Reading my colleague Sharon Chan’s latest June 30 column made me feel less guilty about not being a homeowner yet. But then I walked into work the other day and saw a a front-page headline in the newspaper pop out at me:
Yikes. Really? According to that July 1 news report by Seattle Times reporter Colin Campbell, the average monthly rent in Seattle rose over the last three months to $1,190. In Capitol Hill, rates went up 8.2 percent to $1,395. Downtown leases rose 3.1 percent to an average of $1,707 per month. I appreciate the growth in employment from companies like Amazon and Microsoft, but it’s hard to see the consequences of those high-paying jobs on the local housing market. Young people, starving artists and low-income families are being pushed out of the city’s core into areas where they can find more affordable options.
I’ve rented since I moved away from home at 18. My career as a journalist means I haven’t lived in any one place for longer than about two years.
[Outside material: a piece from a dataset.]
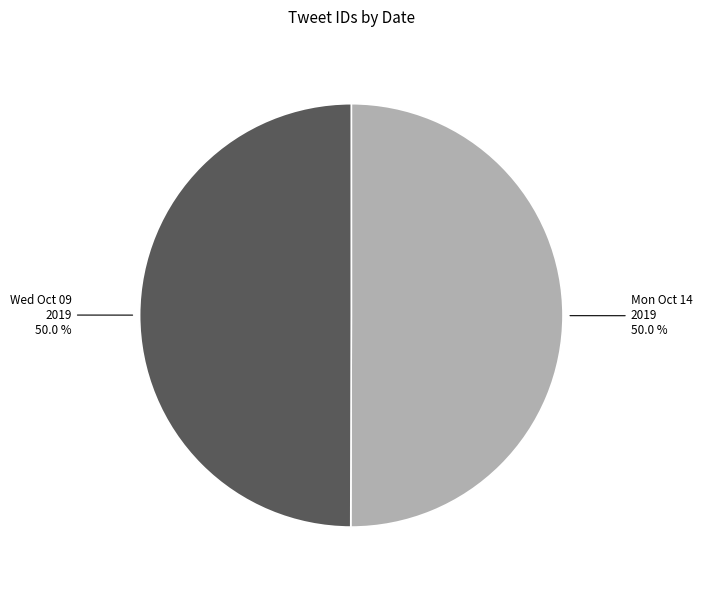

How many segments does this pie chart have?

2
Impermanence suits me. A good chunk of my take-home pay is spent on experiences (i.e. concerts/food/travel/outdoor adventures) instead of a mortgage payment. As much as I love leading an active lifestyle, I know it’s equally important to save and invest in retirement. Buying a place of my own is definitely on the to-do list. Luckily I pay reasonable rent and live with a great roommate, which is allowing me to reach my financial goals faster and afford to live in the heart of Capitol Hill.
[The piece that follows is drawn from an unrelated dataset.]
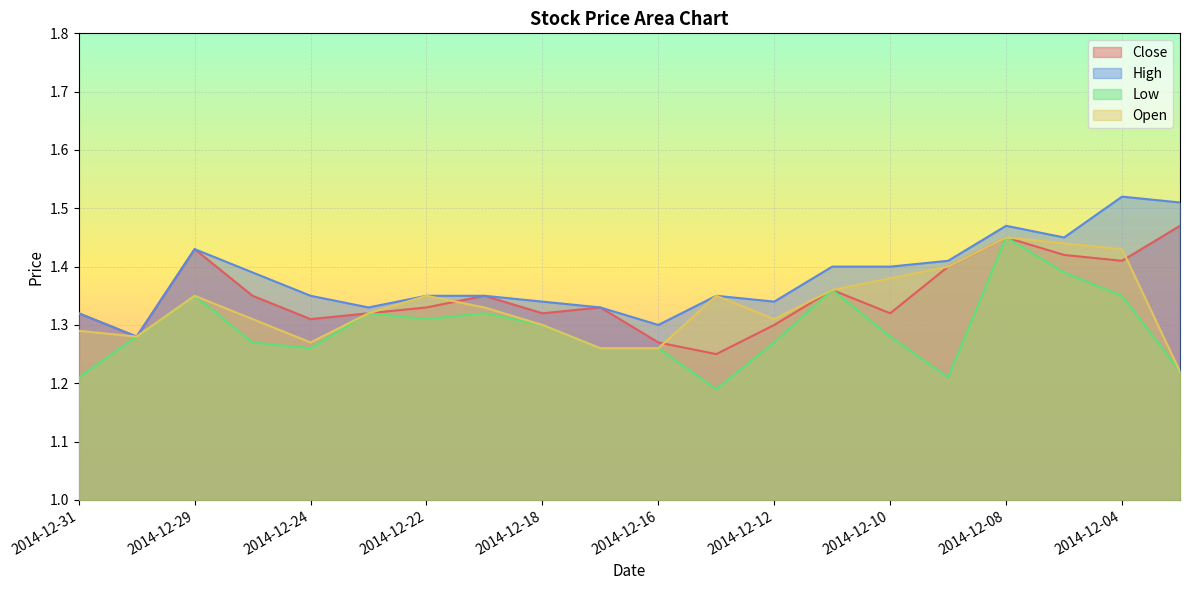

How many lines are shown in the chart?

4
That’s how I handle high rent and city living. How do others do it? Especially families? I really wonder. Join us on a live chat at noon Tuesday to discuss whether it’s better to rent or buy.
Seattle City Councilmember Nick Licata saw Campbell’s story and released a statement Tuesday calling for new requirements that private developers include affordable housing in new projects. Licata, the chair of the Housing, Human Services, Health and Culture Committee, brings up some good points:
“The increase in new employees translates into a greater demand for housing, which translates into higher prices. Until we embrace this reality, we will be a dog chasing our tail. The City needs to require that developers provide 10% of their new housing for those earning less than $45,000.
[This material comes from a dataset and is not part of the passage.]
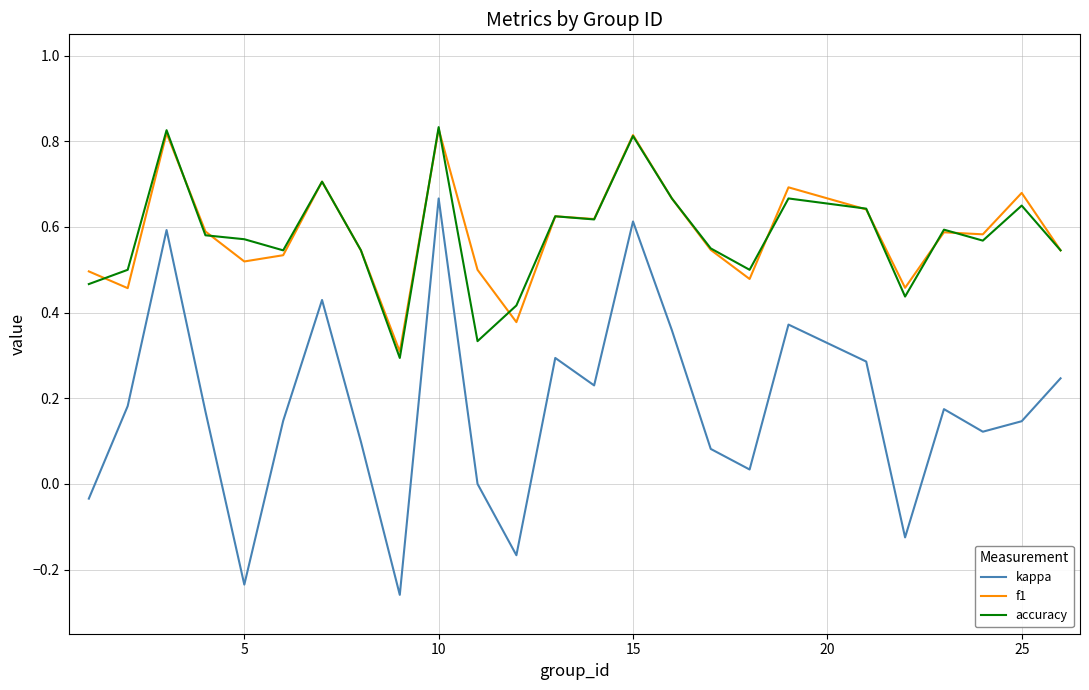

True or false: f1 and kappa intersect in this chart.

False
“Earlier this year, with the passage of Resolution 31444, the City Council begun this conversation by identifying consultants to examine best practices nationally and work with a stakeholder group to develop recommendations to the Council. But that report is not due until 2014, and we need to begin tackling this problem immediately. I hope this fall citizens consider our future as a City while taking into account where our leaders stand on this issue of affordable housing.”
The August primary is just a few weeks away. Seattle’s city council and mayoral candidates should certainly make this issue a priority and present their views to the public. Allowing micro-apartments to come up around town is one solution. There has to be more.